-- Start of Given text --

We have visualized our C++ model's prediction:

**class**: `simple_linear_regression`

#### Constructor for Training a New Model

simple_linear_regression(std::vector<double> X, std::vector<double> y, unsigned short verbose);

We then use the fit method to train the model.

#### Constructor for Loading the Saved Model

simple_linear_regression(std::string model_name);

### Multiple Linear Regression

Simple linear regression has only one independent variable whereas multiple linear regression has many two or more independent variables. Solving this involves matrix algebra and it consumes some adequate time if you have many independent variables and a bigger `dataset`

.

Here is an example `dataset`

on predicting the test score from IQ and study hours from stattrek:

#### Training and Saving the Model

#include <iostream>
#include "mlr.h"
int main()
{
LinearRegression mlr({ {110, 40}, {120, 30}, {100, 20}, {90, 0},
{80, 10} }, {100, 90, 80, 70, 60}, NODEBUG);
mlr.fit();
std::cout << mlr.predict({ 110, 40 });
mlr.save_model("model.json");
}

#### Loading the Saved Model

#include <iostream>
#include "mlr.h"
int main()
{
LinearRegression mlr("model.json");
std::cout << mlr.predict({ 110, 40 });
}

### Logistic Regression

Please do not get confused with the word "regression" in Logistic regression. It is generally used for classification problems. The heart of the logistic regession is *sigmoid activation function.* An activation function is a function which takes any input value and outputs value within a certain case. In our case(sigmoid), it returns between 0 and 1.

In the image, you can see the output(y) of sigmoid activation function for -3 >= x <= 3

The idea behind the logistic regression is taking the output from linear regression, i.e., y = mx+c and applying logistic function 1/(1+e^-y) which outputs the value between 0 and 1. We can clearly see this is a binary classifier, i.e., for example, it can be used for classifying binary datasets like predicting whether it is a male or a female using certain parameters.

But we can use this logistic regression to classify multi-class problems too with some modifications. Here, we are using the **one vs rest **principle. That is training many linear regression models, for example, if the class count is `10`

, it will train 10 Linear Regression models by changing the class values with 1 as the class value to predict the probability and 0 to the rest. If you don't understand, here is a detailed explanation: https://prakhartechviz.blogspot.com/2019/02/multi-label-classification-python.html

We are going to take a simple classification problem to classify whether it is a male or female.

-- End of Given text --

Task set –
a - Using the regression text, decide whether each statement agrees with it, and support each yes or no with the deciding words quoted exactly. (i) The multiple linear regression example predicts a test score from IQ and study hours. (ii) The sigmoid activation function returns values between 0 and 1. (iii) Logistic regression is generally used for regression problems.
b - Echo the passage of the regression text starting with "Please do not" and going on through "using certain parameters.".
c - Answer these questions from the regression text.
(i) Under what file name is the multiple linear regression model saved?
(ii) What principle is used to classify multi-class problems with logistic regression?
(iii) Which method trains the simple linear regression model?
The data comes from a separate source.

-- Start of Extracted information --

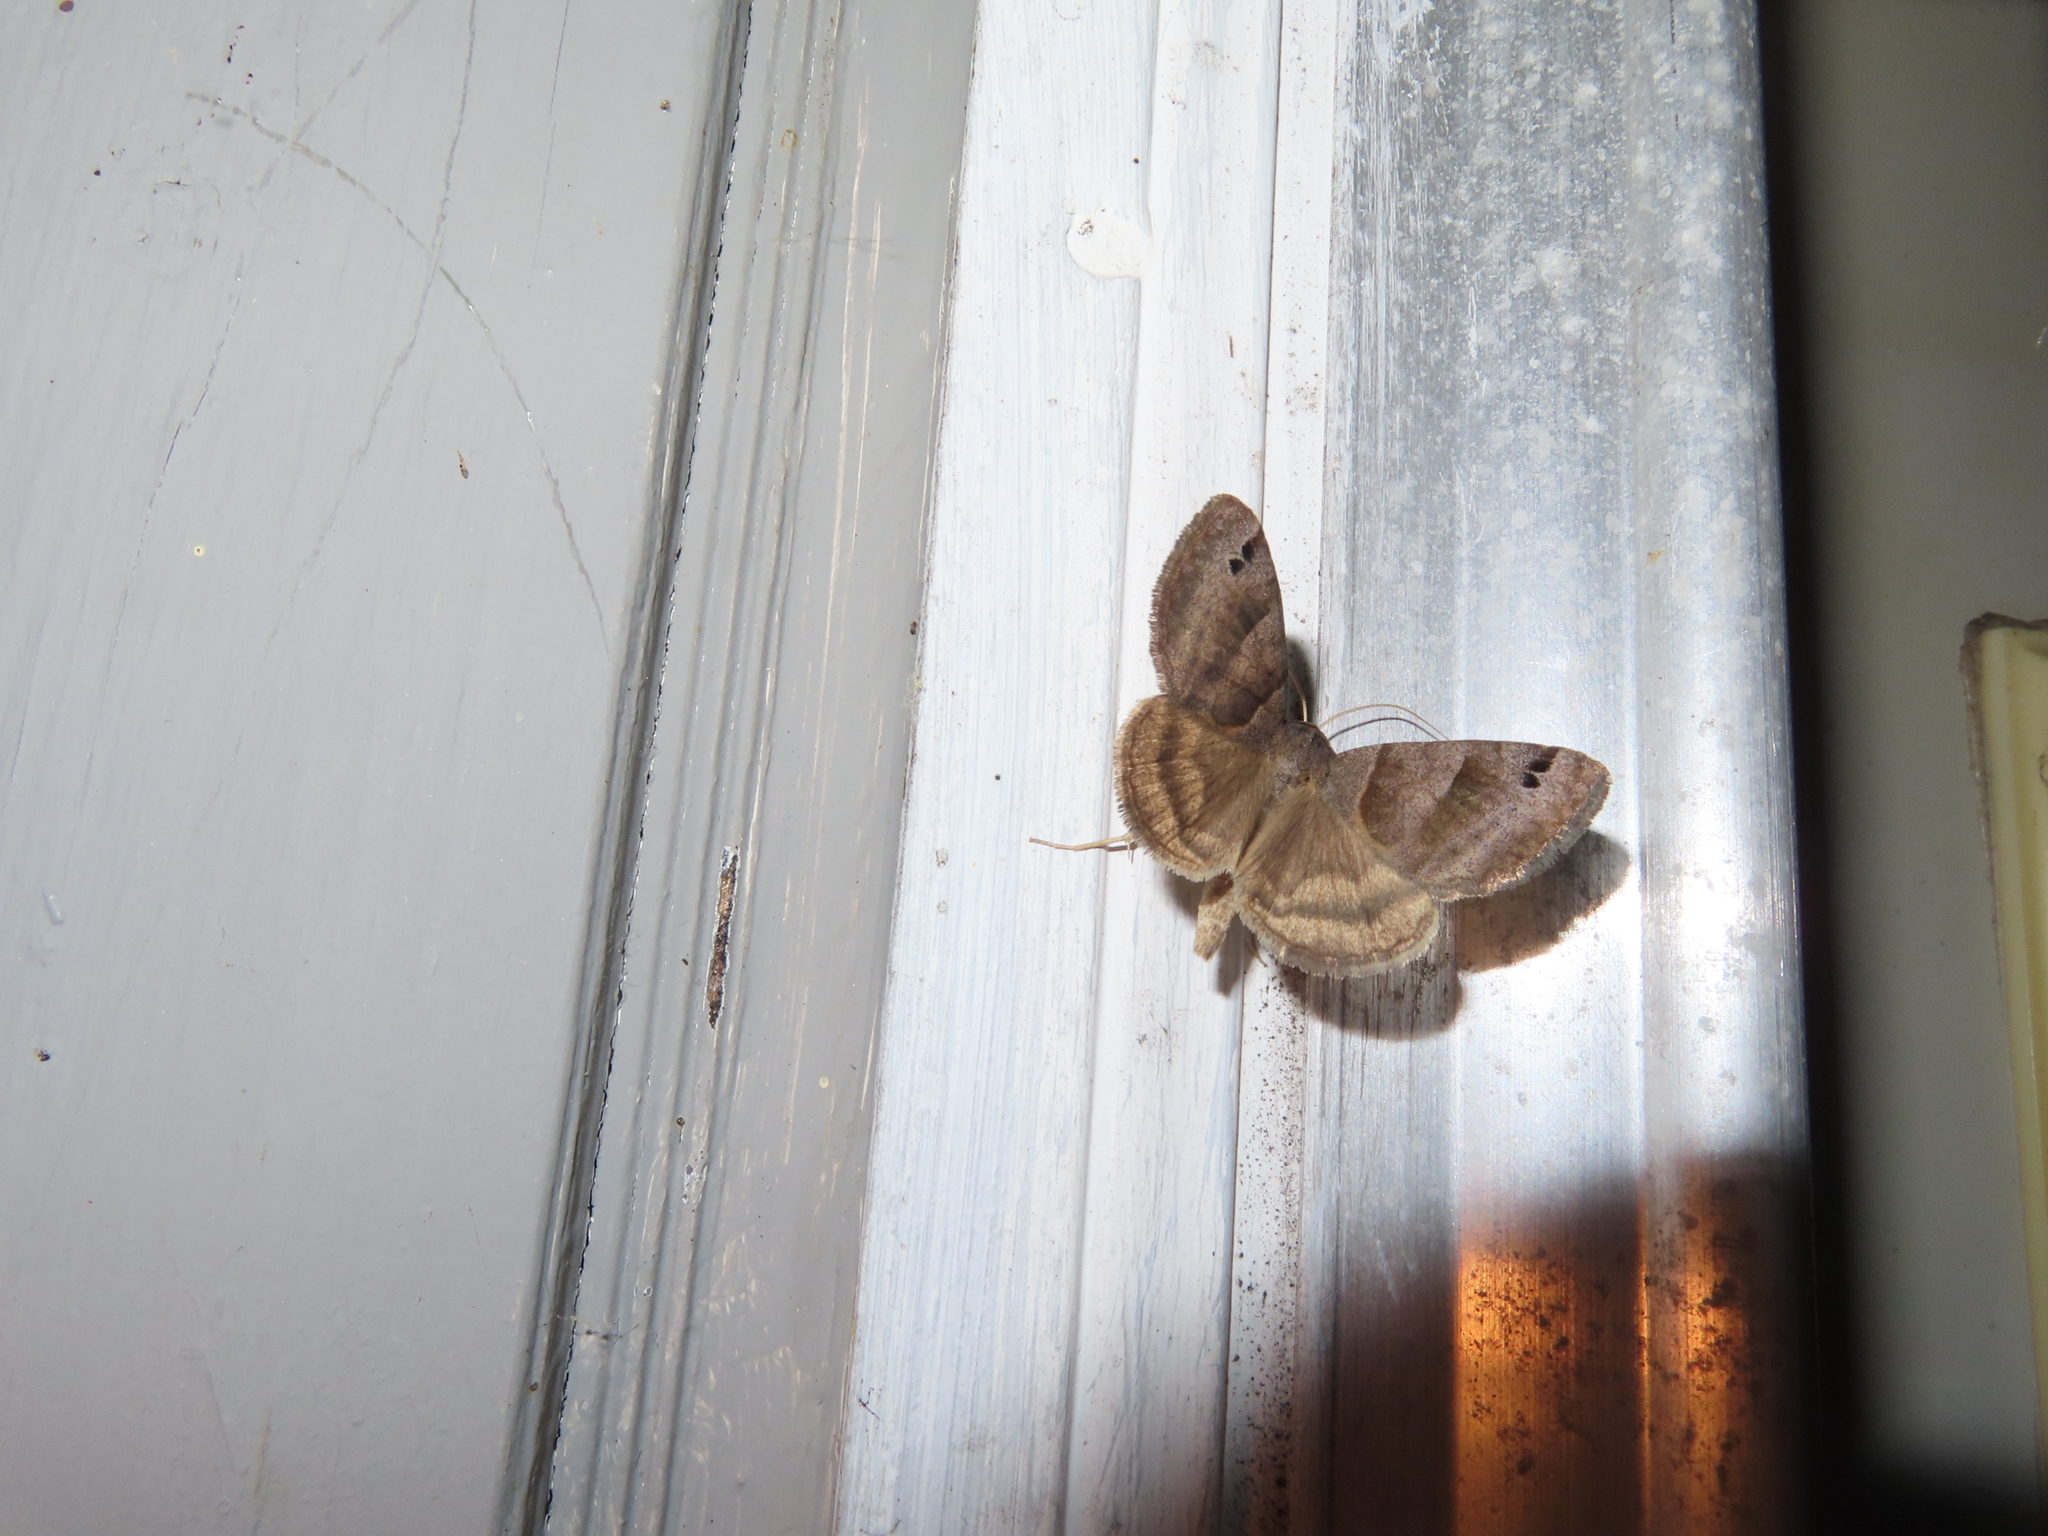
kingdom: Animalia
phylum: Arthropoda
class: Insecta
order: Lepidoptera
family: Erebidae
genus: Caenurgina
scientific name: Caenurgina crassiuscula
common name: Double-barred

-- End of Extracted information --

Responses in order –
a -
(i) Yes: "on predicting the test score from IQ and study hours from stattrek"
(ii) Yes: "In our case(sigmoid), it returns between 0 and 1."
(iii) No: "It is generally used for classification problems."

b -
Please do not get confused with the word "regression" in Logistic regression. It is generally used for classification problems. The heart of the logistic regession is *sigmoid activation function.* An activation function is a function which takes any input value and outputs value within a certain case. In our case(sigmoid), it returns between 0 and 1.

In the image, you can see the output(y) of sigmoid activation function for -3 >= x <= 3

The idea behind the logistic regression is taking the output from linear regression, i.e., y = mx+c and applying logistic function 1/(1+e^-y) which outputs the value between 0 and 1. We can clearly see this is a binary classifier, i.e., for example, it can be used for classifying binary datasets like predicting whether it is a male or a female using certain parameters.

c -
(i) model.json
(ii) The one vs rest principle
(iii) The fit method